Few people would go regularly to a restaurant that offered one item, served one way, with no opportunity for customization. Even someone who really enjoyed that dish would probably tire pretty quickly of it, and the vast majority of the public would either never go or visit only once.
That hasn't stopped companies from taking a one-size-fits-all approach to employees. That's been very evident in the open-office trend. Many businesses have implemented that setup without considering what their employees actually want.
In reality, the best way to retain workers and keep office morale might be to offer employees more choice. Most workers -- a full 90% -- said more flexible work arrangements and schedules will increase morale, according to the 2019 Staples Workplace Survey.
What do workers want?
Workers want choice, and they're not in favor of offices that take a one-size-fits-all approach. Specifically, 52% said "an open office layout creates distractions," while 40% said their office is "too open."
Employees aren't necessarily asking for a return to closed offices. Instead, they want more choice -- private rooms for calls and meetings, as well as the ability to work from home when possible. In fact, 64% of workers said they work from home at least some of the time, but only 34% of employers have a formal or informal policy regulating that work.
That's a situation that could lead to worker discontent if a company tries to tighten up its policy. Two-thirds of survey respondents (67%) said they "would consider leaving their job if their work arrangements became less flexible."
Addressing workplace flexibility requires a company to engage in a dialogue with its employees. It also means thinking about the relationship between work and worker in a different way.
"The concept of work-life balance has given way to the simpler concept of 'work life' -- one's life at work," said Staples Brand Group Vice President Chris DeMeo in a press release. "Employees no longer embrace the traditional 9-to-5 and instead seek an environment that accommodates the fact that their needs may change day to day."
What can your company do?
Offering flexibility is harder than having a single policy that applies in all situations. You need to craft rules that work for the entire workforce without favoring one person or group over another. That requires a thoughtful discussion -- maybe a lot of them -- and a willingness to constantly re-evaluate.

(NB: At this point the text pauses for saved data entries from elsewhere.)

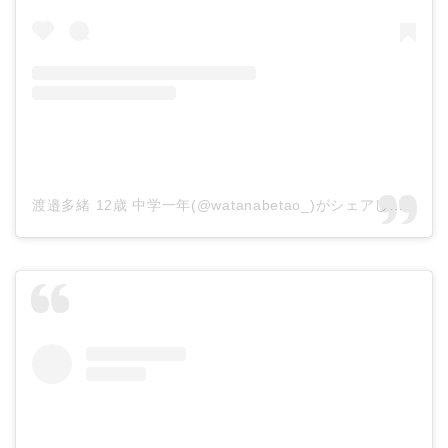
渡邉多緒 12歳 中学一年(@watanabetao_)がシェアした投稿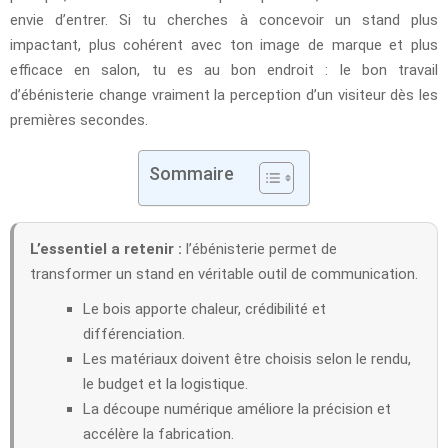
envie d’entrer. Si tu cherches à concevoir un stand plus
impactant, plus cohérent avec ton image de marque et plus
efficace en salon, tu es au bon endroit : le bon travail
d’ébénisterie change vraiment la perception d’un visiteur dès les
premières secondes.
Sommaire
L’essentiel a retenir :
l’ébénisterie permet de
transformer un stand en véritable outil de communication.
Le bois apporte chaleur, crédibilité et
différenciation.
Les matériaux doivent être choisis selon le rendu,
le budget et la logistique.
La découpe numérique améliore la précision et
accélère la fabrication.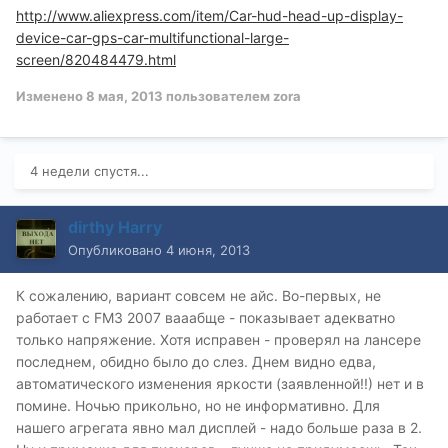
http://www.aliexpress.com/item/Car-hud-head-up-display-
device-car-gps-car-multifunctional-large-
screen/820484479.html
Изменено
8 мая, 2013
пользователем zora
4 недели спустя...
dirthy Harry
Опубликовано
4 июня, 2013
К сожалению, вариант совсем не айс. Во-первых, не
работает с FM3 2007 вааабще - показывает адекватно
только напряжение. Хотя исправен - проверял на лансере
последнем, обидно было до слез. Днем видно едва,
автоматического изменения яркости (заявленной!!) нет и в
помине. Ночью прикольно, но не информативно. Для
нашего агрегата явно мал дисплей - надо больше раза в 2.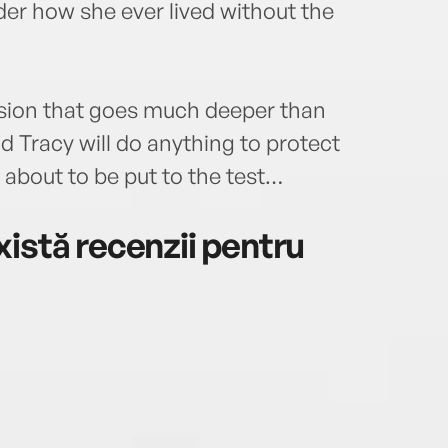
er how she ever lived without the
ension that goes much deeper than
d Tracy will do anything to protect
 about to be put to the test…
istă recenzii pentru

"The smartest employers are acknowledging this reality and offering their workers more autonomy when it comes to where, when, and how they work," DeMeo said. "It may be a leap of faith for offices used to the old ways of doing things, but it's one that could yield dividends in terms of recruitment, retention, and productivity."
There's no single answer here that applies to every company. Instead, employers need to embrace that what seems right for them may not be what's best for their employees. Finding solutions requires a willingness to give employees a voice and to change policies that may have been in place for a very long time.